Column | Description |
---|---|
anonymeID | anonymized id for individuals in the sample. Consistent across all data frames |
success | whether a shellfishing trip yielded any return (always 1 - in shells)/ how many times a trap captured anything (in traps) |
returns | weight (grams) of unprocessed shellfish collected in one trip (in shells)/total weight (grams) of all preys captured by a certain trap (in traps) |
length_min | duration of shellfish collection trip, excluding travelling and processing time (in shells) |
tide_height_m | minimum height of tide during which shellfish collecting trip was carried out (recorded daily from https://www.tideschart.com/Tanzania/Pemba-North/Micheweni/Konde/, in shells) |
tide_avg_depth | average height of tide during trip, calculated approximating tidal bulge as an inverted gaussian kernel (in shells) |
n_item_types | n of different types of shells collected by forager during trip (in shells) |
age | standardized age of individuals in the sample(in shell_ppl, trap_ppl) |
sex | sex of individuals in sample (in shell_ppl, trap_ppl) |
height | height of individuals in sample (centimeters, in shell_ppl, trap_ppl) |
grip | grip strength of individuals in sample (kilograms, in shell_ppl, trap_ppl) |
knowledge | n of items listed by individuals in sample in a freelisting task (prompt: "list all living organisms you can think of", in shell_ppl, trap_ppl) |
data | relevant source of data (either from foraging trips, anthropometric measures, knowledge interviews, informs the statistical model in treating missing data. In shell_ppl, trap_ppl) |
exposure | days from construction to dismantling/last observation of trap (in traps) |
length_day and length_hour | distance in days or hours between subsequent observations of one trap. Note that some observations are missing and hence distance in time can be incorrect (in all_traps) |
trap_ID | identification code for individual traps (in traps) |
NA datapoints
NA data appear within individual level data when the individuals' traits were not measured. In particular, there are instances where height, grip strength or ecological knowledge of individuals was not measured. These cases are marked by NA.
Additional data:
Within the main data list are contained matrixes which report the results of freelist tasks (each row is an individual, each column a possible item in the list. The matrix reports 1 in cell [i,j] if individual i named item j during their freelist, task, otherwise it reports 0).
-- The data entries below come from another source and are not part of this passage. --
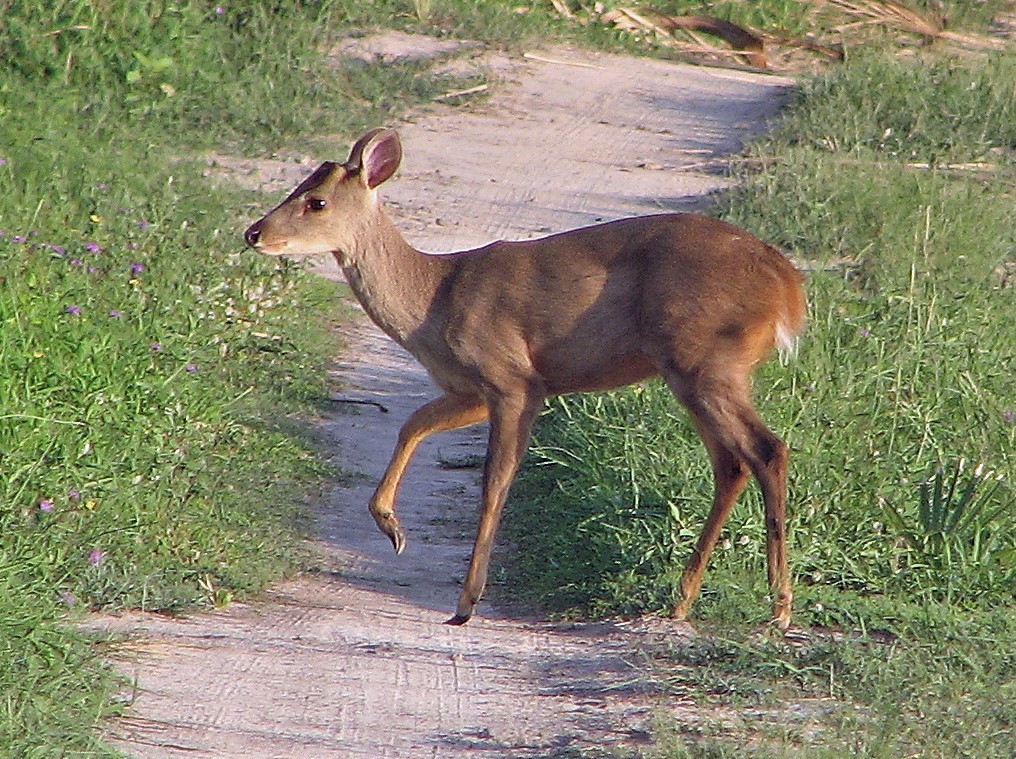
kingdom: Animalia
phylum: Chordata
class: Mammalia
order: Artiodactyla
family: Cervidae
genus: Mazama
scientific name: Mazama gouazoubira
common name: Gray brocket
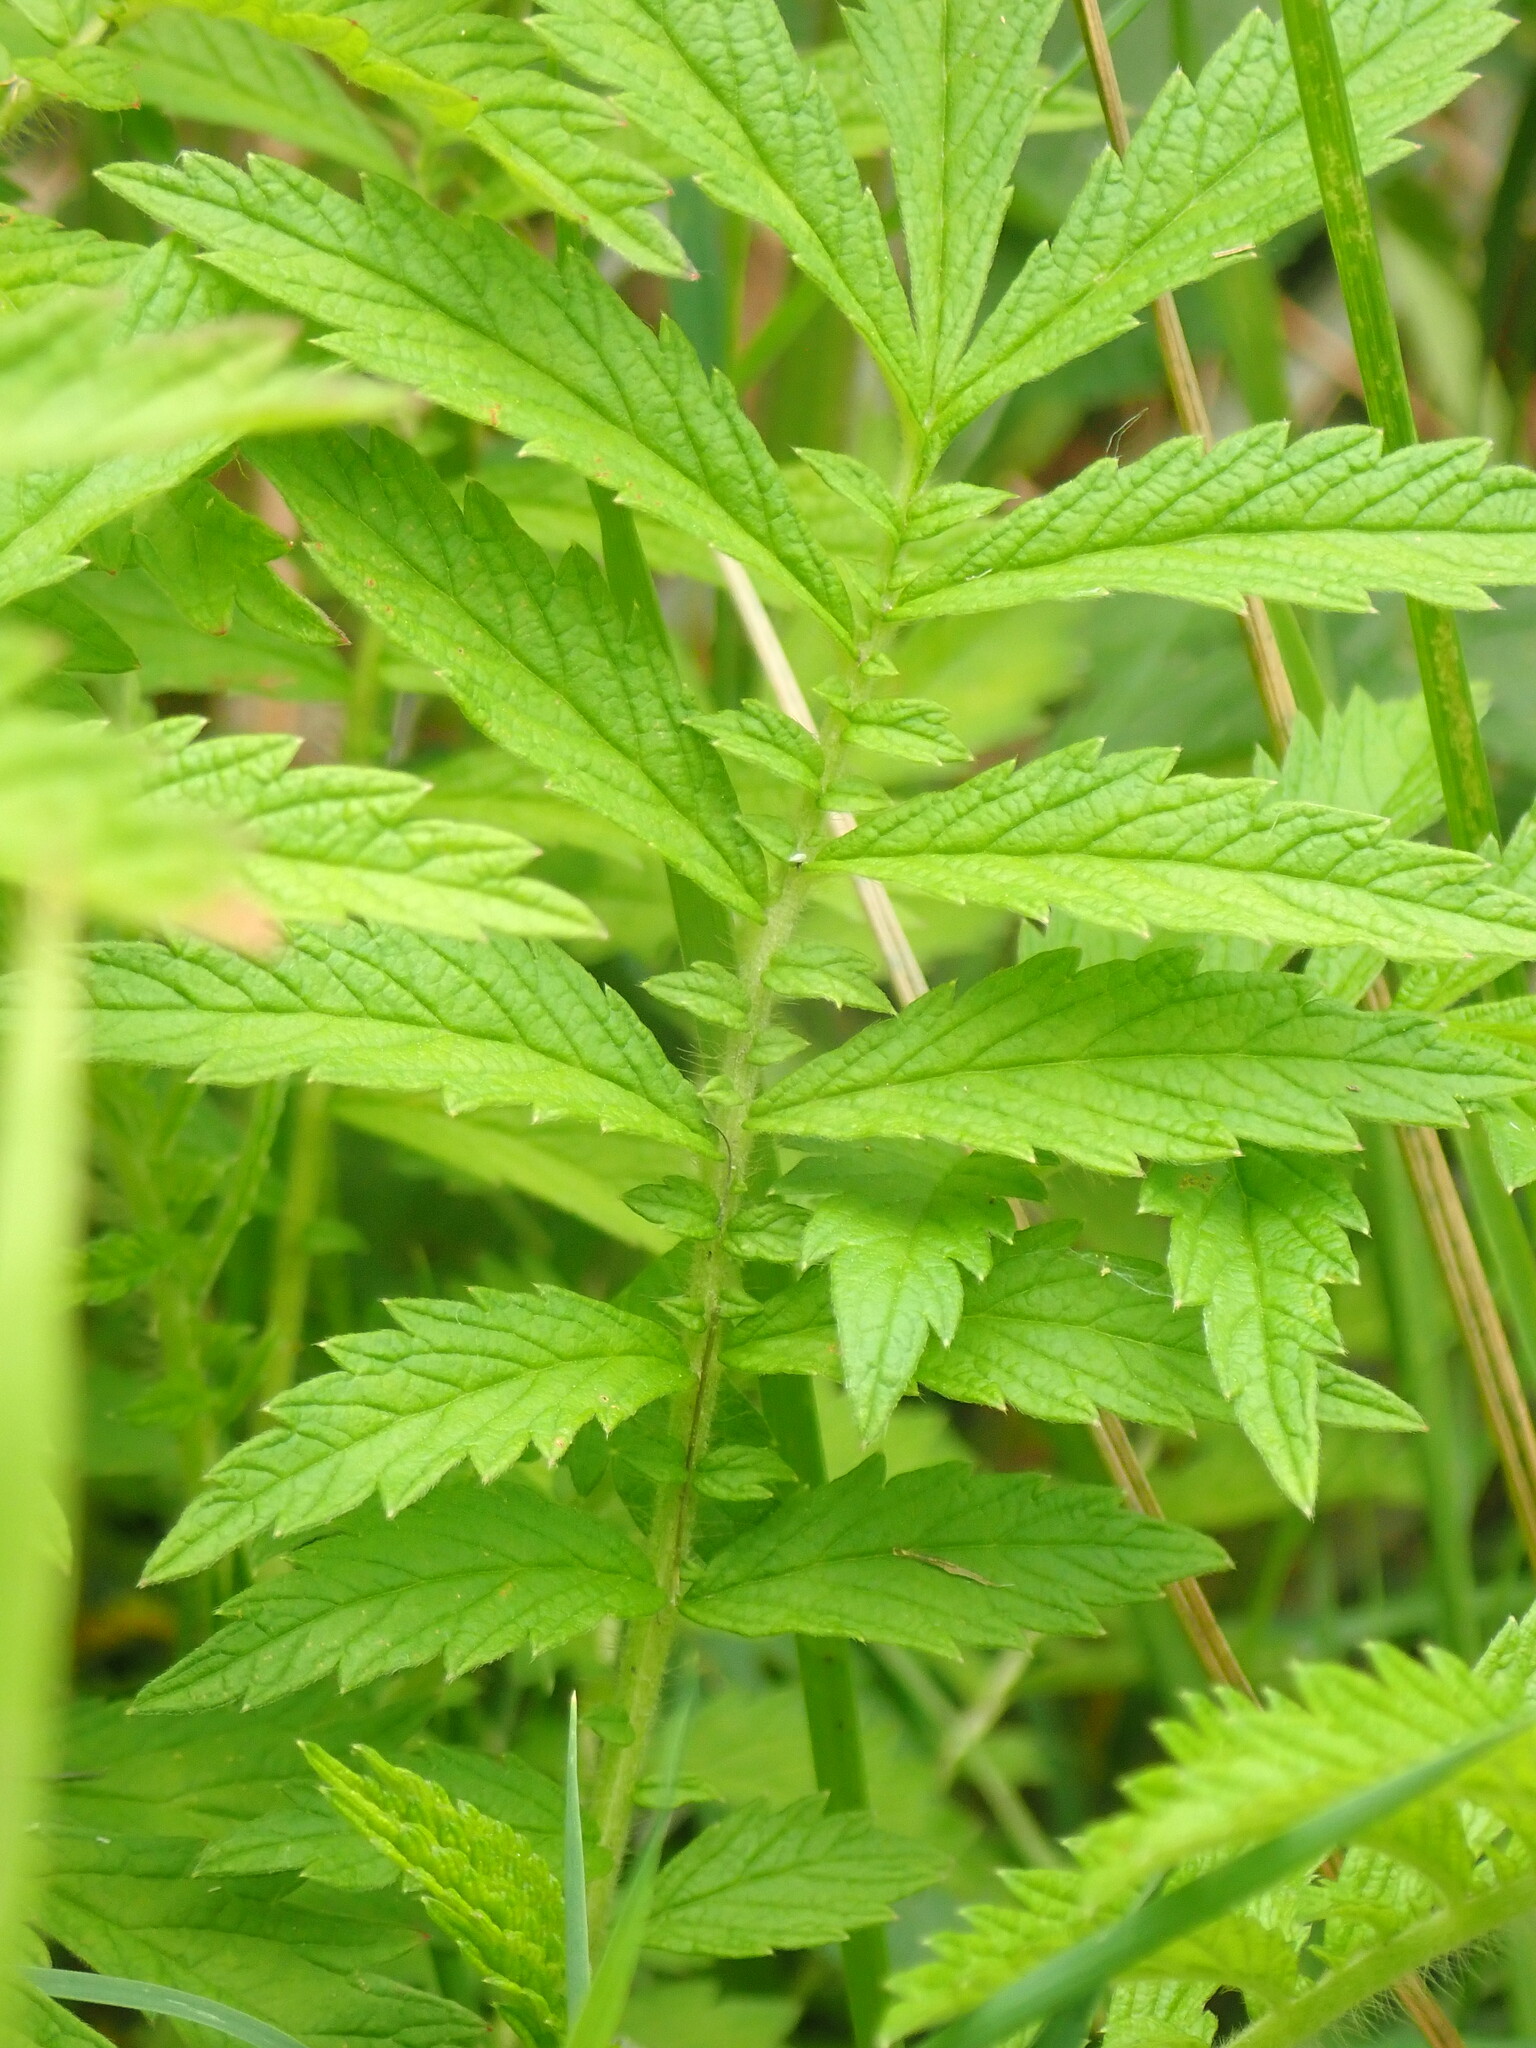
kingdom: Plantae
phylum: Tracheophyta
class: Magnoliopsida
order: Rosales
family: Rosaceae
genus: Agrimonia
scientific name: Agrimonia parviflora
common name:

Note that the data contain a dataframe named traps
, where each row is a single trap, installed by a single individual (this was used to produce the results shown in the paper), and an all_traps
dataframe, where each row is an observation of a trap, i.e. an instance where the status of the trap was observed by the hunters.
Code/Software
The code provided here is relative to the results presented in the main article. Running the make_file.R script will prepare the data, compile the models and produce the plots shown in figure 4 and 5 in the main text. Model fits and plots wil be saved in folders appropriately defined. All the code was written in R 4.2.2. Statistical models are fit using the Stan MCMC engine via the rstan package (2.21.0), which requires a C++ compiler. Installation instructions are available at https://github.com/stan-dev/rstan/wiki/RStan-Getting-Started. The rethinking package (2.21) is required to process fitted model outputs - installation instructions at http://xcelab.net/rm/software/.
Methods
Data were collected through structured interviews and observations during summer 2019 and through 2020. Processing included data cleaning and wrangling (non reproducible code available online), anonymization of identifiable information and dataset restructuring.